If we fit a random forest classifier with only 10 trees (scikit-learn’s default):

In [None]:
import pandas as pd
import numpy as np
from sklearn.ensemble import RandomForestClassifier
#from sklearn.cross_validation import cross_val_score
from sklearn.model_selection import cross_val_score
#from sklearn.model_selection import train_test_split

mnist_data = pd.read_csv(r'C:/Users/lenovo/ansel/Notebook_05/data/mnist.csv.gz', sep='\t', compression='gzip')

cv_scores = cross_val_score(RandomForestClassifier(n_estimators=10, n_jobs=-1),
                            X=mnist_data.drop('class', axis=1).values,
                            y=mnist_data.loc[:, 'class'].values,
                            cv=10)

print(cv_scores)

print(np.mean(cv_scores))

The random forest achieves an average of 94.7% cross-validation accuracy on MNIST. However, what if we tuned that hyperparameter a little bit and provided the random forest with 100 trees instead?

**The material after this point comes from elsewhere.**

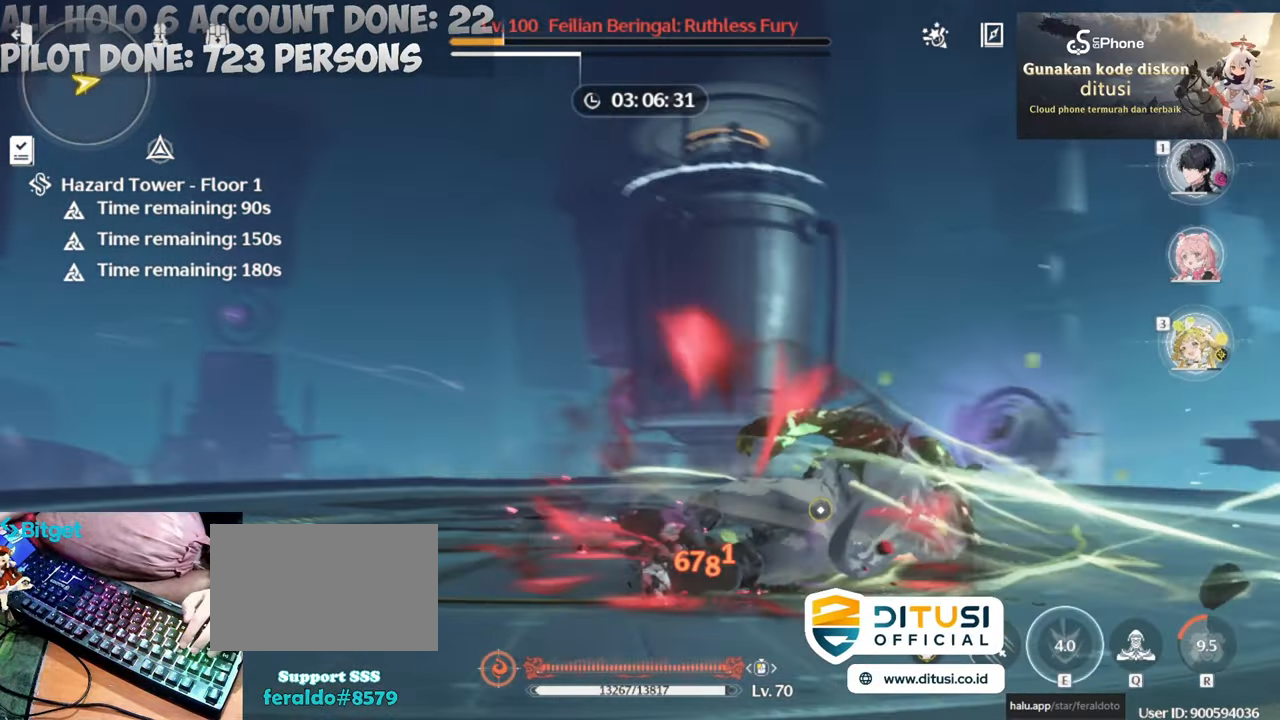
{"keys": [], "mouse": ["left"], "events": [[100, "mouse_left", "up"], [200, "mouse_left", "down"], [283, "mouse_left", "up"], [383, "mouse_left", "down"]]}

cv_scores = cross_val_score(RandomForestClassifier(n_estimators=100, n_jobs=-1),
                            X=mnist_data.drop('class', axis=1).values,
                            y=mnist_data.loc[:, 'class'].values,
                            cv=10)

print(cv_scores)

print(np.mean(cv_scores))

With such a minor change, we improved the random forest’s average cross-validation accuracy from 94.7% to 96.9%. This small improvement in accuracy can translate into millions of additional digits classified correctly if we’re applying this model on the scale of, say, processing addresses for the U.S. Postal Service.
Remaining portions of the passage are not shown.